During the reign of Donald Trump, it was fashionable to compare him to Adolf Hitler. Trump certainly exhibited dictator-like characteristics, but that comparison was used to mask policies that are much more consistent with Hitler. For example, rent control is fascism.
In recent years, rent control has become more popular as a means for keeping rents affordable. Cities across the country, including St. Paul, have imposed restrictions on what landlords can legally charge. Defenders of rent control claim that it “maintains private property rights and guarantees landlords a fair return.” Such claims are just a cover for fascism.
Fascism is a system in which “citizens retain the responsibilities of owning property, without the freedom to act and without any of the advantages of ownership.” Under rent control, the owner must maintain a property, while government dictates the terms of his use. Rent control does not protect property rights.

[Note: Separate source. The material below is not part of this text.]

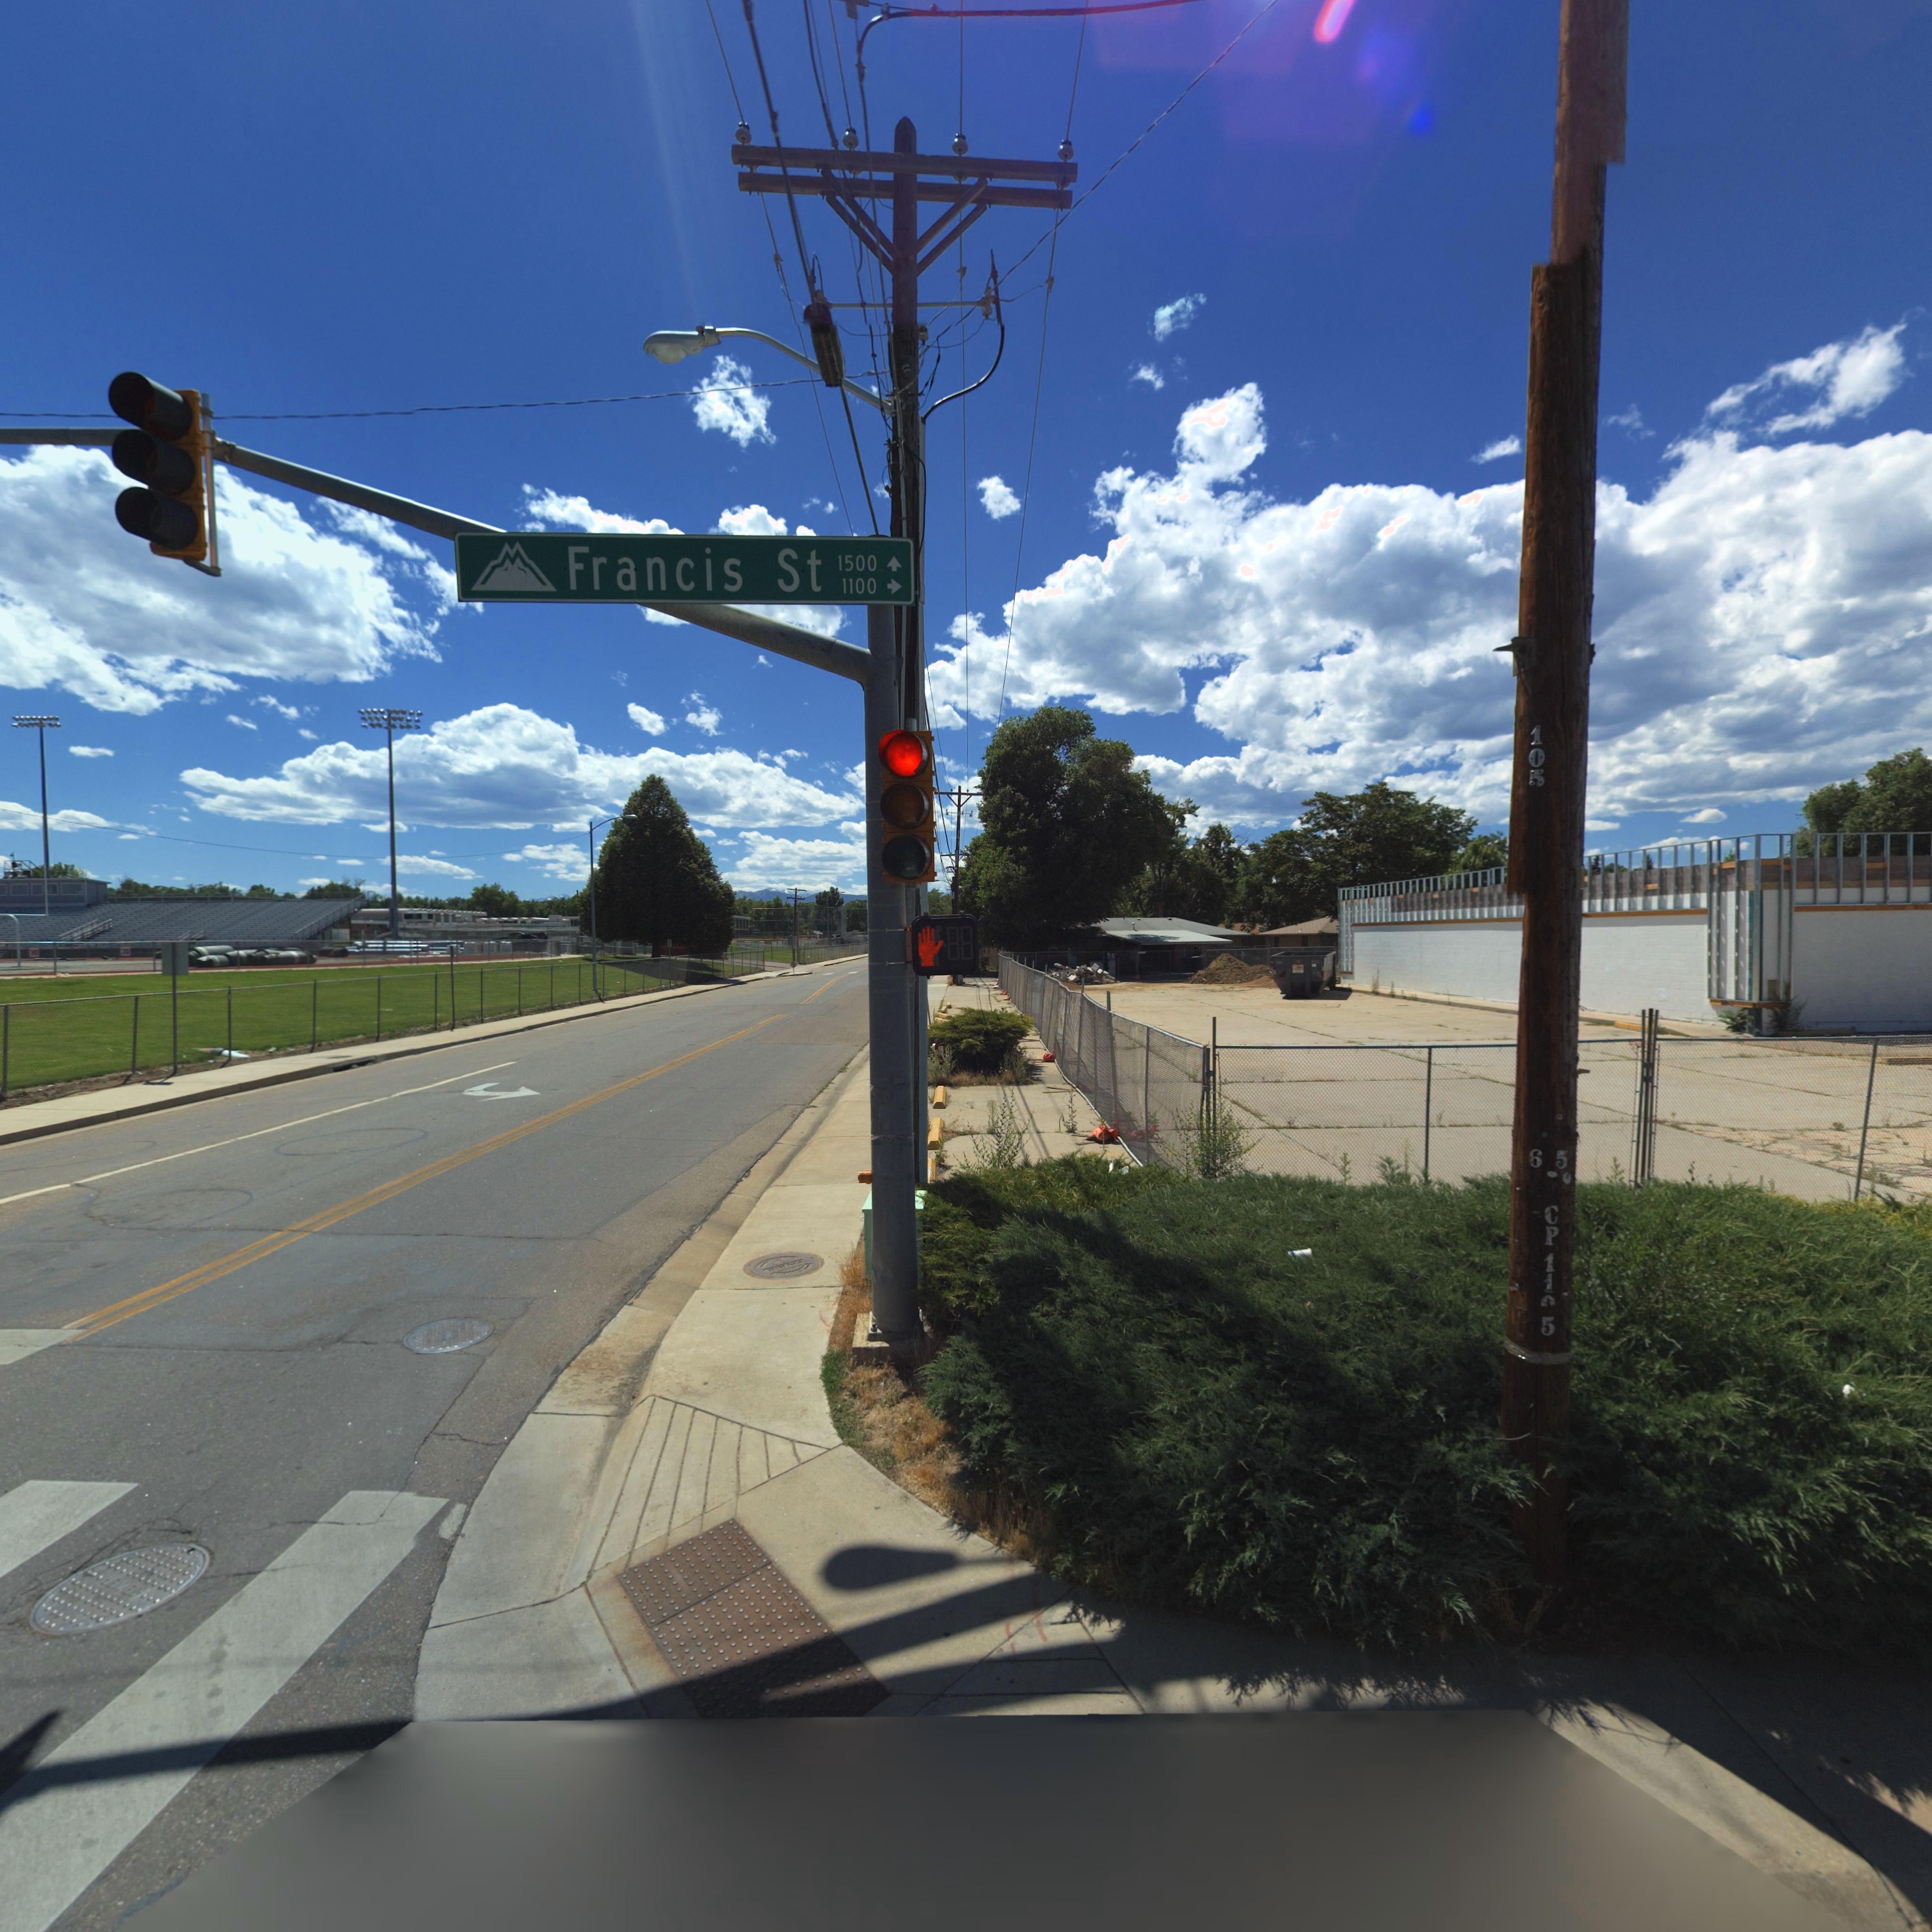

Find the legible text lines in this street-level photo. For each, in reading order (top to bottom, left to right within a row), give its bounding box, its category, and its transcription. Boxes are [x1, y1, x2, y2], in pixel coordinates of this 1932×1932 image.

The assertion that rent control guarantees landlords a fair return is intellectually dishonest. As an example, St. Paul’s rent control ordinance caps rent increases at 3 percent. This is far below the current rate of inflation, which means that landlords are losing money each and every month. How is that a fair return? If landlords are required by law to lose money, they won’t remain landlords for long. They will either go bankrupt or they will move their money to better investments.
The right to property means the freedom to produce and trade. Rent control, like most government regulations, removes this freedom. Under rent control, private property exists in name only. The owner is not free to trade on terms that he finds acceptable. Instead, he must trade on terms established by government officials.
Rent control provides a pretense of private property. That pretense is effective only to the extent that individuals do not define their terms and think in principles. If one does define his terms and think in principles, it is clear that rent control is fascism.